Thursday, June 28, 2012


Sonnet XVII

I do not love you as if you were salt-rose, or topaz,
or the arrow of carnations the fire shoots off.
I love you as certain dark things are to be loved,
in secret, between the shadow and the soul.

I love you as the plant that never blooms
but carries in itself the light of hidden flowers;
thanks to your love a certain solid fragrance,
risen from the earth, lives darkly in my body.

I love you without knowing how, or when, or from where.
I love you straightforwardly, without complexities or pride;
so I love you because I know no other way

than this: where I does not exist, nor you,
so close that your hand on my chest is my hand,
so close that your eyes close as I fall asleep.

 Pablo Neruda
 (Thank you to my facebook friend Norvie for reminding me of Neruda.)
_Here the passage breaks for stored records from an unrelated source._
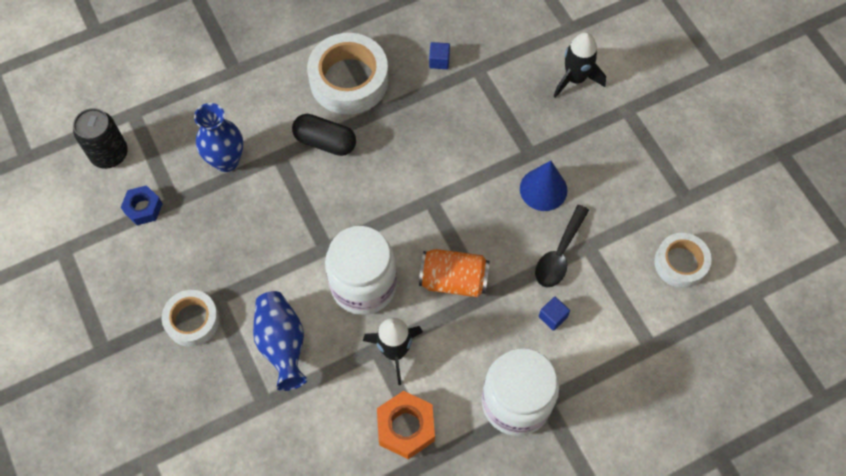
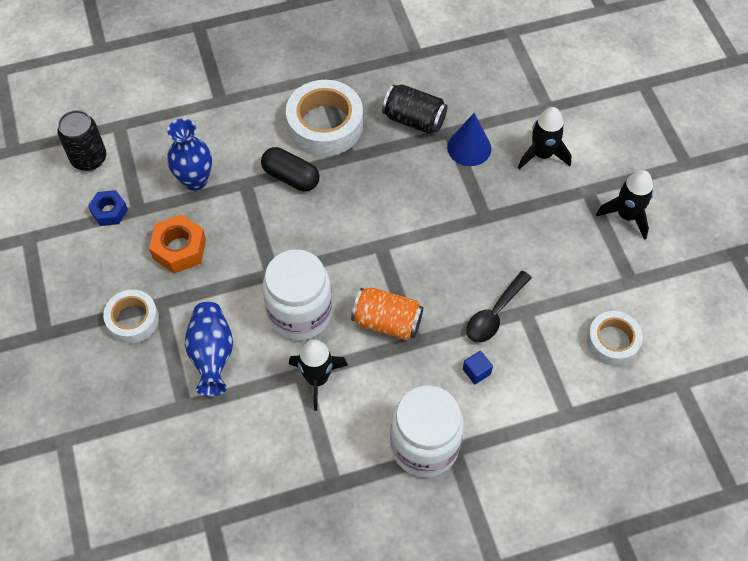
camera: 10 degrees right, 5 degrees down
orange nut [377,391,435,459] -> orange nut moved to [149,214,206,273]
blue cube [429,42,450,69] -> black can [382,84,448,134]
blue cone [520,161,567,211] -> blue cone moved to [447,113,491,166]
none -> black rocket [596,170,653,240]

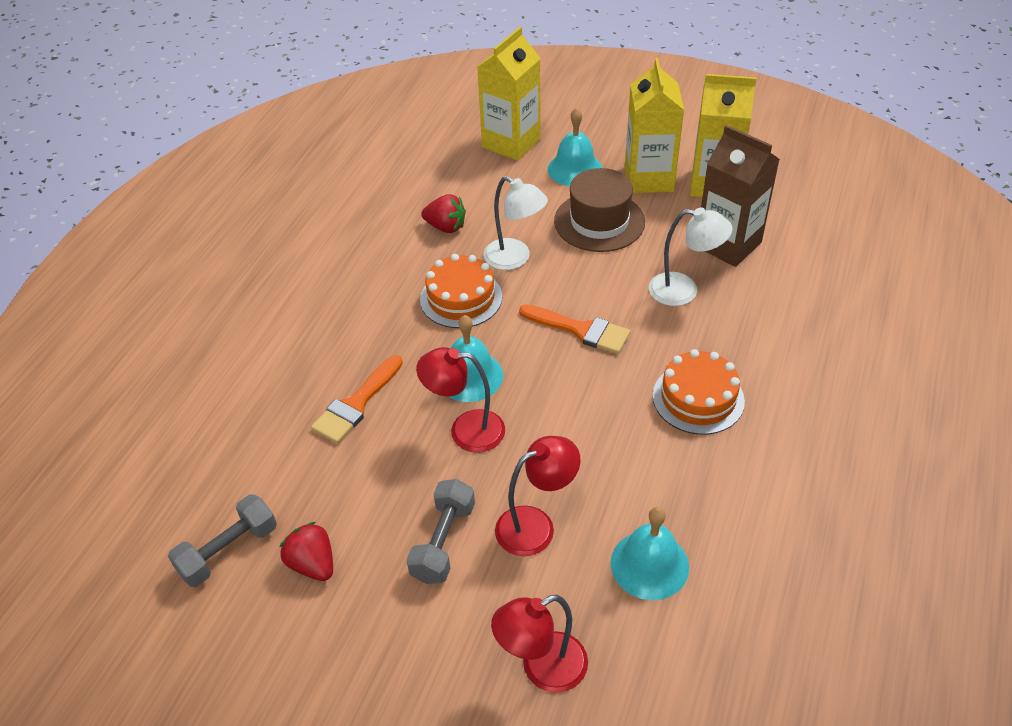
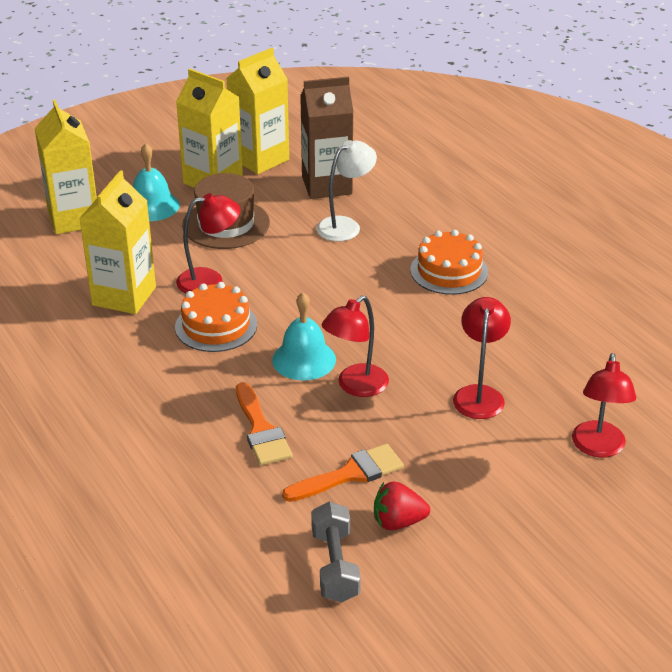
camera: 55 degrees left, 10 degrees down
grey dumbbell [406,479,475,584] -> none
red strawberry [421,194,466,233] -> yellow carton [79,170,156,314]
white lamp [484,176,548,270] -> red lamp [176,193,240,293]
orange brush [519,304,631,354] -> orange brush moved to [282,444,404,502]
turquoise bell [611,507,689,600] -> none

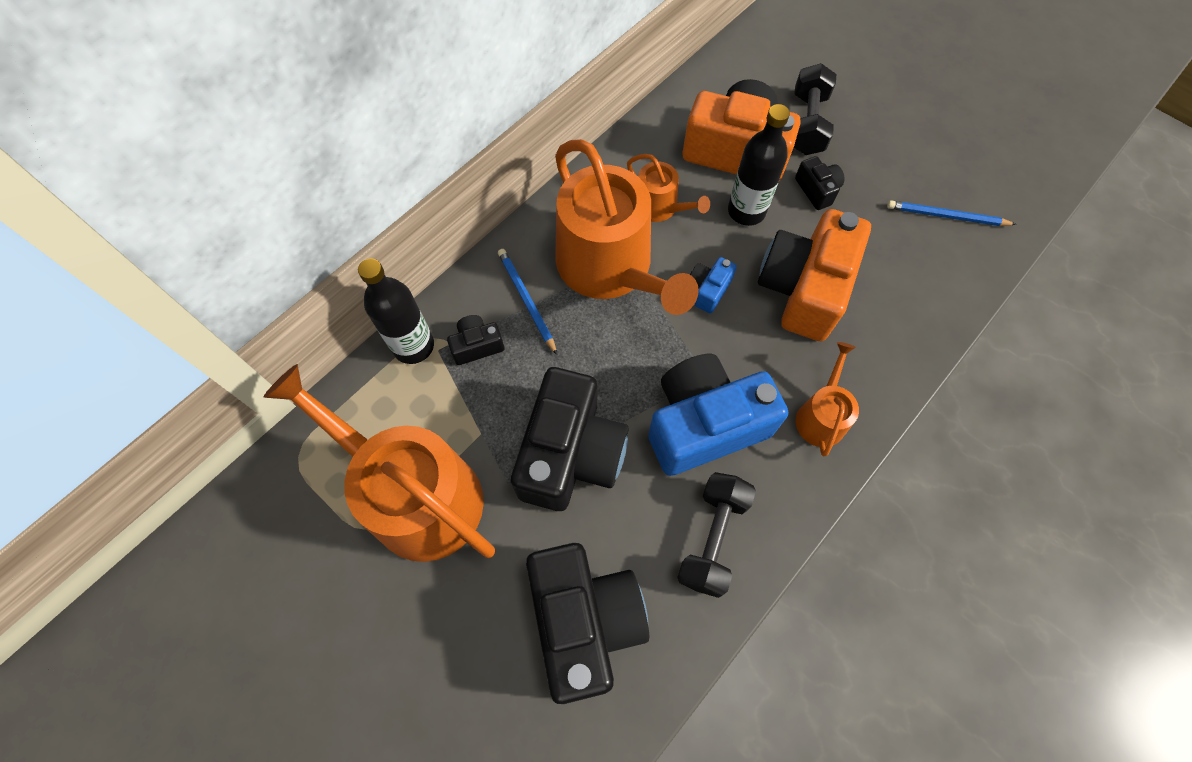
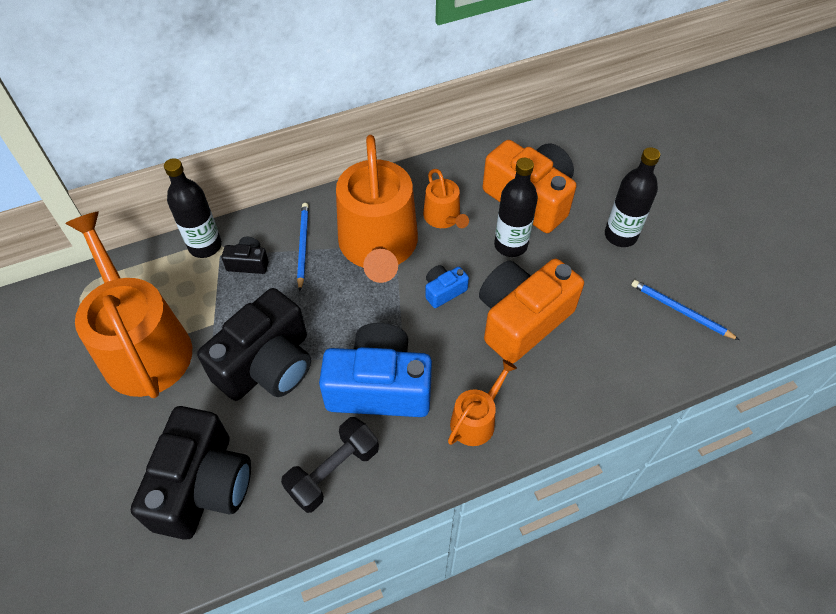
camera: 25 degrees right, 10 degrees down
black dumbbell [794,63,836,155] -> none
black camera [795,156,845,210] -> none
none -> black bottle [605,147,660,247]

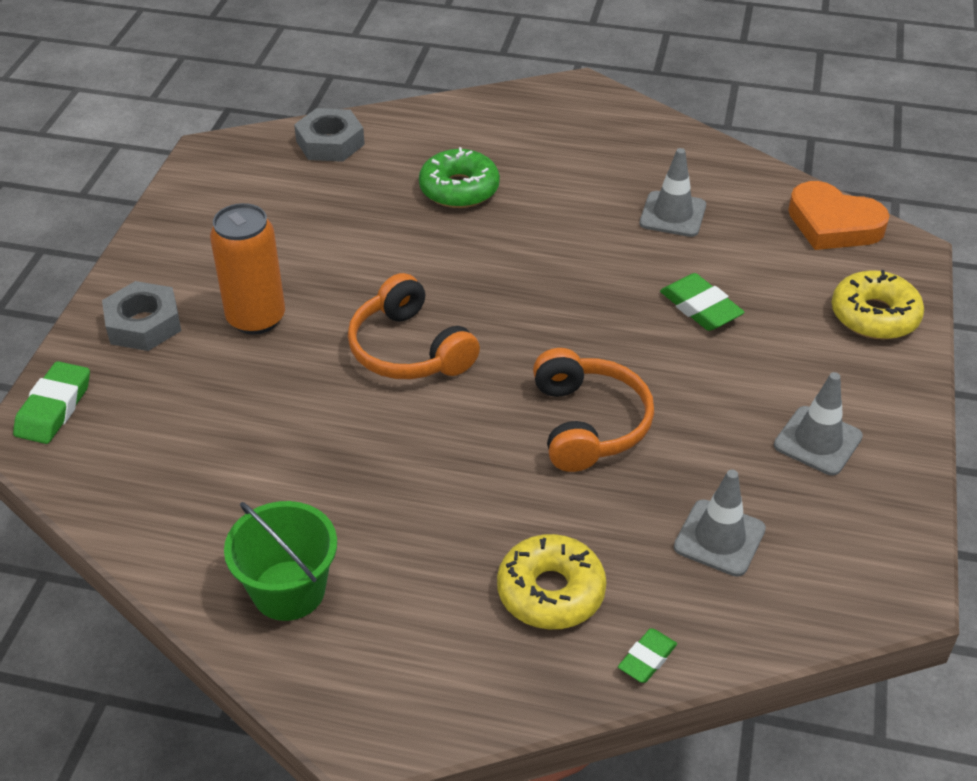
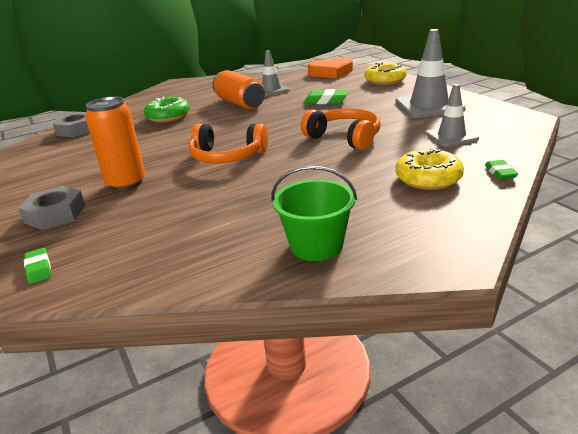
camera: 40 degrees left, 15 degrees down
green eraser [13,361,90,444] -> green eraser [24,248,51,284], size x0.62
grey traffic cone [774,372,863,475] -> grey traffic cone [395,29,466,118], size x1.61
none -> orange can [212,70,265,109]

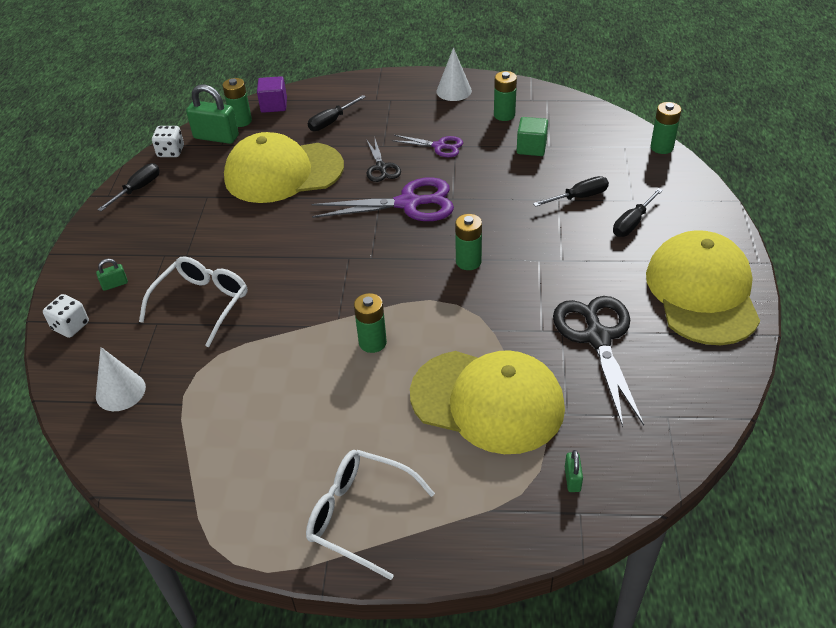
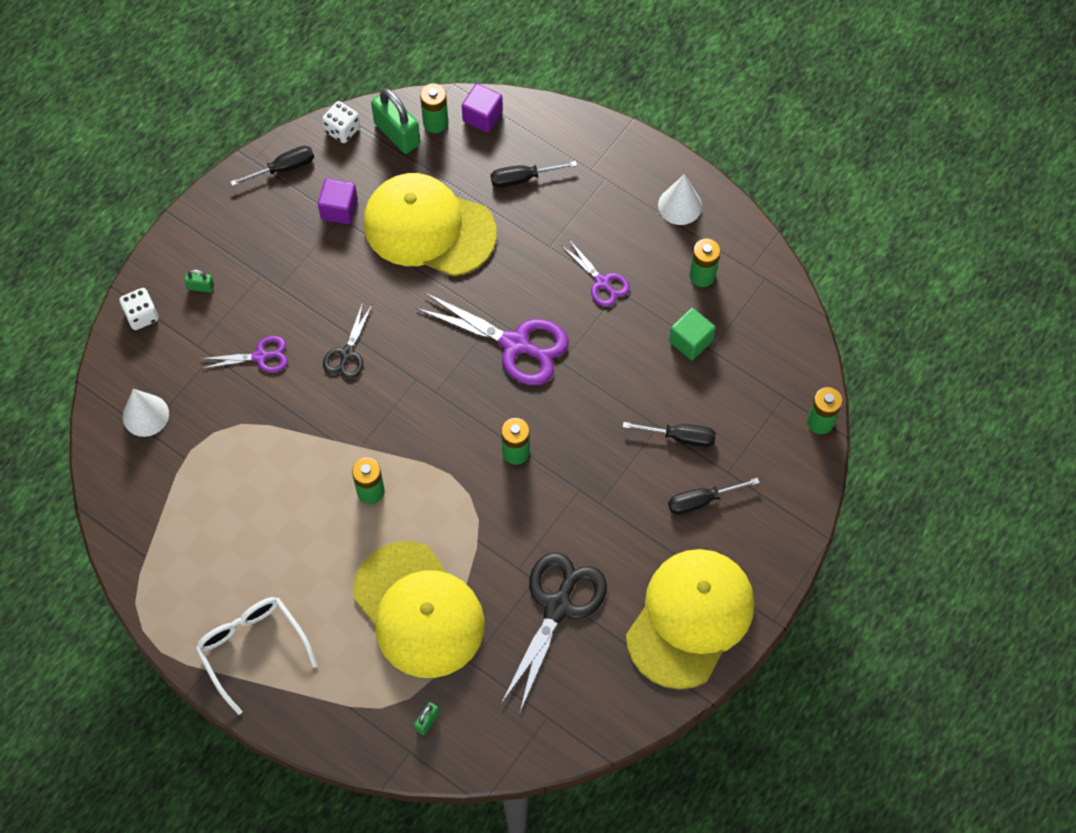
camera: 30 degrees right, 20 degrees up
white glasses [139,256,247,347] -> purple scissors [200,336,288,373]
black scissors [366,139,401,182] -> black scissors moved to [323,302,372,379]
none -> purple cube [318,178,358,224]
Miles and miles traveled since I last posted.  By car, by plane, by foot, down highways, back roads, vineyards and suburbs, rolling golden hills and waving fields of corn. The Atlantic, the Alleghany mountains, the Susquehanna, Chenango, Lake Erie, the Pacific shore, the mighty virgin redwoods, good hearted people all along the way.  Affluence, poverty, and so many in the strange middleland.  Northern California by way of San Francisco..plane travel...still cannot quite feel at home with being in the air in a compressed air machine flying how many miles per hour?  38,000 feet above the earth?  Can you?
The idea that we can propel ourselves through space in this fashion..metal boxes hurtling us compelling us to move ever faster, travel ever further, yet we continue to war, we continue to anger, some are starving while overweight in America takes the vanilla wafers from the steward without even thinking, takes the coke in the plastic cup while soaring like a steel bird leaving trails of jet fuel to be absorbed into mammals milk, all in the name of progress, globalization, so we don't have to know anymore, the exact number of hours it takes for a human or animal to walk 3500 miles across the land. We have forgotten our roots, but we try to remember through the arts, through our gardens, through our human connection when we share a loss or joy, and we need an embrace, a holding.